In response to the recommendations of the independent advisory group on the use of biometric data in Scotland, which we convened, we will introduce a bill to enhance oversight of biometric data. That bill will, rightly, be scrutinised by this Parliament.
It is important to acknowledge that today we are considering the impact on devolved competence of the narrow circumstances under which specific biometric data can be retained. The provisions in the Counter-Terrorism and Border Security Bill change the existing maximum retention period from two to five years; it is important to note that there are no proposed changes to oversight or safeguards in relation to the retention of data, which will still be subject to review by the Commissioner for the Retention and Use of Biometric Material. Indeed, the proposed change was recommended by the commissioner in the annual report that he published in April.
On John Finnie’s concern about databases, I reiterate that the data in question is that which is defined in the Criminal Procedure (Scotland) Act 1995 and does not include images. Biometric data that is subject to national security determination is stored in a number of national databases, none of which is the police national database.
I share Mr Finnie’s concerns about the issues that have been raised, not least in the recent court judgment that was critical of the governance arrangements for images.

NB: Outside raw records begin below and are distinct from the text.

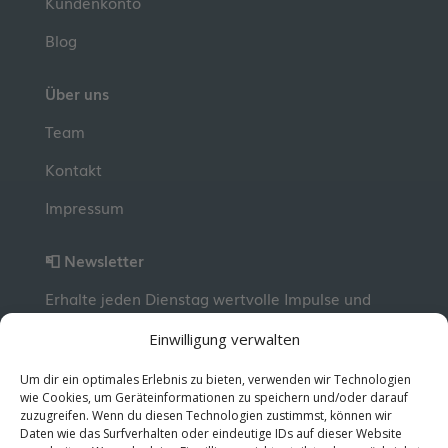
Kundenkonto
Blog
Über uns
Team
Kontakt
Impressum
📮 Newsletter
Erhalte jeden Dienstag wertvolle Impulse und
Wissen für deine berufliche Entwicklung.
Jetzt
Einwilligung verwalten
kostenlos abonnieren!
Um dir ein optimales Erlebnis zu bieten, verwenden wir Technologien
wie Cookies, um Geräteinformationen zu speichern und/oder darauf
zuzugreifen. Wenn du diesen Technologien zustimmst, können wir
© 2026 MentorMe. Alle Rechte vorbehalten.
Daten wie das Surfverhalten oder eindeutige IDs auf dieser Website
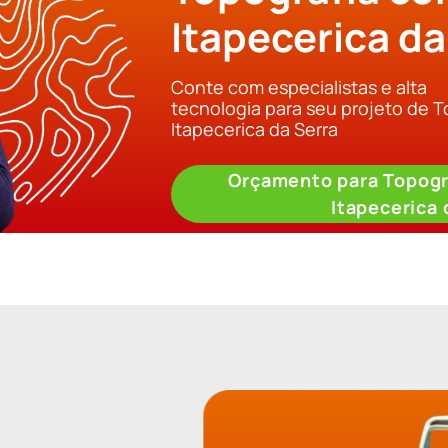
Itapecerica da
Conte com especialistas e alta
tecnologia para seu projeto de 
Itapecerica da Serra
Orçamento para Topogr
Itapecerica 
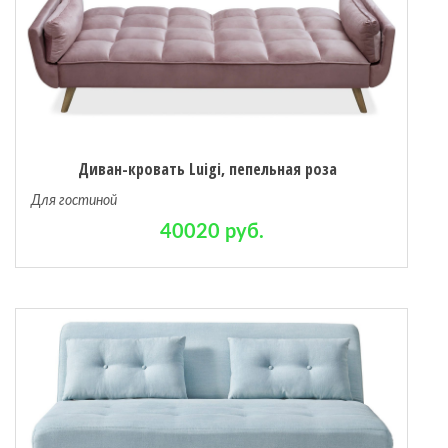
Диван-кровать Luigi, пепельная роза
Для гостиной
40020 руб.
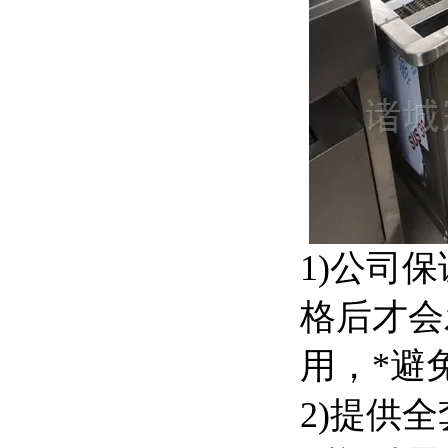
1)公司
格后才会
用，*避
2)提供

I heard Mr Finnie rightly ask about a human rights assessment. Labour members are minded to support the Government on the LCM, but the point about a human rights assessment is important. Will the cabinet secretary answer the question and say whether such an assessment has been made?
I was coming to that point. I wanted first to address Mr Finnie’s question on databases. We take that issue extremely seriously. We will watch how the bill progresses through the UK Parliament—and it almost goes without saying that Scottish National Party members of that Parliament will be involved in the scrutiny of the bill, as they have been up to this point.

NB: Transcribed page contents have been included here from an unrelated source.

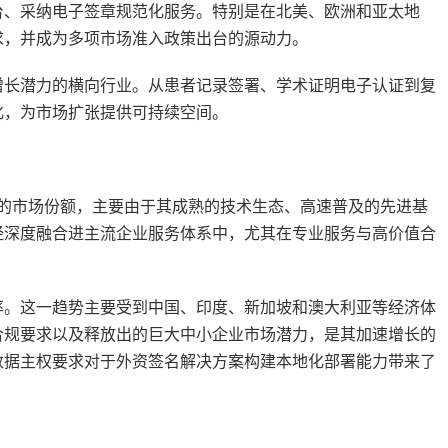
台、采纳电子签章规范化服务。特别是在北美、欧洲和亚太地
求，并成为多项市场准入政策出台的源动力。
增长潜力的横向行业。从患者记录签署、学术证明电子认证到复
化，为市场扩张提供可持续空间。
大的市场份额，主要由于其成熟的技术生态、高速普及的先进基
经深度融合进主流企业服务体系中，尤其在专业服务与高价值合
率。这一趋势主要受到中国、印度、新加坡和澳大利亚等经济体
合规要求以及释放出的巨大中小企业市场潜力，是其加速增长的
数据主权要求对于外资签名解决方案构建本地化部署能力带来了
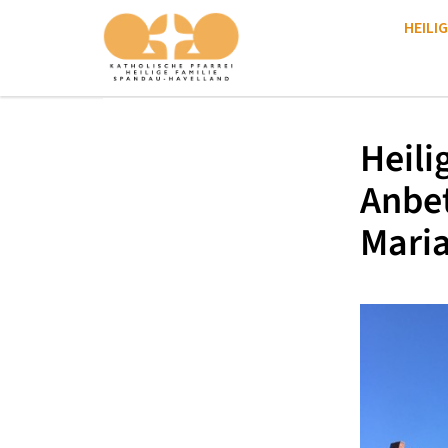
HEILIG
Heili
Anbe
Mari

I was asked to reflect on the need to undertake an impact assessment on the specific issues on which we seek legislative consent. I acknowledge the concerns that organisations and individuals have raised about the bill in its entirety and I welcome the scrutiny that the bill rightly faces in the UK Parliament, but I do not consider it appropriate for the Scottish Government to undertake an impact assessment on a UK Government bill, the majority of which is within reserved competence.
I recognise the concerns of the committee and John Finnie, and I agree that the bill needs to be properly scrutinised, to ensure that any impact is necessary and proportionate. That scrutiny will happen in the UK Parliament, where the bill in its entirety is being considered. The provisions that are under consideration in relation to the legislative consent motion give consistency to law enforcement in the UK and will ensure that Scotland is not at a disadvantage in tackling the terrorist threats that we face.
On Daniel Johnson’s point, I wrote to the committee and my official spoke to a number of human rights organisations. Although those organisations have concerns about the bill more widely, they do not necessarily have concerns about the narrow issues that we are considering in the context of this legislative consent motion.
The question on the LCM will be put at decision time.